The records below must be repeated exactly, but without their pictures.
#### Data for processing ####
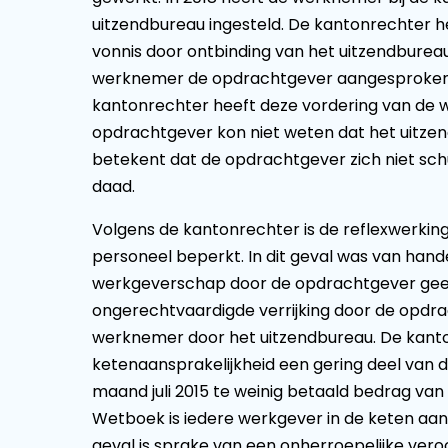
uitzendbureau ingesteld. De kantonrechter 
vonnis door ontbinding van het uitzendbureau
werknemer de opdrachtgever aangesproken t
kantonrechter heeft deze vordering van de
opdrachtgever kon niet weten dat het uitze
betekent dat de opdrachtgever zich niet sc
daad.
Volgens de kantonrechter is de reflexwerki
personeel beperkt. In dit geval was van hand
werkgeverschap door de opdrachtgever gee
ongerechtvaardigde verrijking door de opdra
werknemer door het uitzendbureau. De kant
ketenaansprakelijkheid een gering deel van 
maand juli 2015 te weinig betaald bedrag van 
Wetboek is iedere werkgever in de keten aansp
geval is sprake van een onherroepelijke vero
####
◆ Result for this exercise:
uitzendbureau ingesteld. De kantonrechter 
vonnis door ontbinding van het uitzendbureau
werknemer de opdrachtgever aangesproken t
kantonrechter heeft deze vordering van de
opdrachtgever kon niet weten dat het uitze
betekent dat de opdrachtgever zich niet sc
daad.
Volgens de kantonrechter is de reflexwerki
personeel beperkt. In dit geval was van hand
werkgeverschap door de opdrachtgever gee
ongerechtvaardigde verrijking door de opdra
werknemer door het uitzendbureau. De kant
ketenaansprakelijkheid een gering deel van 
maand juli 2015 te weinig betaald bedrag van 
Wetboek is iedere werkgever in de keten aansp
geval is sprake van een onherroepelijke vero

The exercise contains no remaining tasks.